Cloud Computing: 10 Hot Trends in Cloud Data for 2012
Existing Storage Continues to Be Used
For most companies, the notion of moving all their data to the cloud is not feasible. However, continuously expanding data storage is fueling a need for more capacity. What better way to address this need than with cloud storage? The benefits are access to a secure, limitless pool of storage capacity that never requires upgrade/replacement and reduces capital expense.
Private Clouds Increasing in Large Enterprises
Enterprises looking to leverage the economies, efficiencies and scale that cloud providers have achieved are adopting cloud models in-house such as OpenStack for both compute and storage environments. These private clouds offer scale, agility and price/performance typically unmatched by traditional infrastructure solutions and, at the same time, can reside inside a company's firewall.
Disaster Recovery to Cloud Becomes a Viable Option
Traditionally, companies that need disaster recovery and business continuity have always had to rely on dedicated replicated infrastructure at an off-site location to be able to recover from physical disaster. This means paying capital expenses for often-idle hardware, until the disaster strikes. A DR cloud service means not having to pay for this infrastructure, except when it is needed. Trade-off? While zero-downtime disaster recovery will be unlikely, look for service-level agreements (SLAs) that offer recovery-time objectives (RTOs) in a matter of hours.
DR From the Cloud May Become a Requirement
What happens to all your data that resides in the cloud trapped by a software as a service (SaaS) application in the case of a disaster? Truth is, most providers do have a disaster recovery strategy, but how can you create an extra level of protection that's under your control? Look for a new breed of solutions that backup SaaS data either locally or to an alternate provider.

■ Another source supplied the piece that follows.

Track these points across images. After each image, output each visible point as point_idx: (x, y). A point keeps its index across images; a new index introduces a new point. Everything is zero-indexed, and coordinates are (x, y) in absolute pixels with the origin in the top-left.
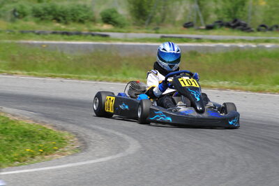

Easier On-Boarding of Applications to the Cloud
Certain business application can be moved entirely to the cloud, saving the administration and maintenance of their hardware/software platforms on-site. Businesses are looking for tools to make this migration viable, particularly the IT-strapped organizations that can benefit the most. Look for new robust toolsets that can migrate applications to a choice of cloud providers.
Nonrelational Databases for Big Data Workloads
NoSQL databases, such as Apache CouchDB, enable great scalability to meet the needs of terabytes and petabytes of data for millions of users. Big data workloads will force many companies to consider these alternatives to traditional databases, and cloud deployment models will simplify the rollout. Look for vendors providing supported NoSQL solutions.
Solid-State Disk Storage Tiers in the Cloud
Moving higher-performance applications in the cloud doesn't always guarantee that they will get the level of performance they need from their data storage. By offering high-performance tiers of storage that are SSD-based (mainly NAND flash), cloud providers will be able to address the needs for predictable and faster application response times.
Data Reduction Gets Better
With data storage still commanding a per-GB operating expense in the cloud, deduplication and compression technologies have become rather ubiqitous in helping minimize costs. While some may argue the capacity optimization game has played out, there is still the challenge of capacity optimization on a more global scale to reduce aggregate capacity usage across multiple tenants. Additionally, there remains a challenge for rich media content, which does not fare particularly well with today's technologies. Look for the introduction of new data reduction IT that addresses both needs.
More Use of the Cloud for Analytics
Analytics require a scalable compute and storage environment that can be very expensive to build from dedicated hardware (i.e., Oracle's $1 million Exalogic database machine). Analytics software can also be a rather expensive part of the proposition. Similar to hardware staying idle for disaster recovery purposes, analytics for many businesses may be a seasonal exercise that only runs in short bursts and may not be suited or viable for dedicated environments. Analytics environments in the cloud turn the seasonal expense into a "pay-per-use" bill, meeting business goals at a far lower price point.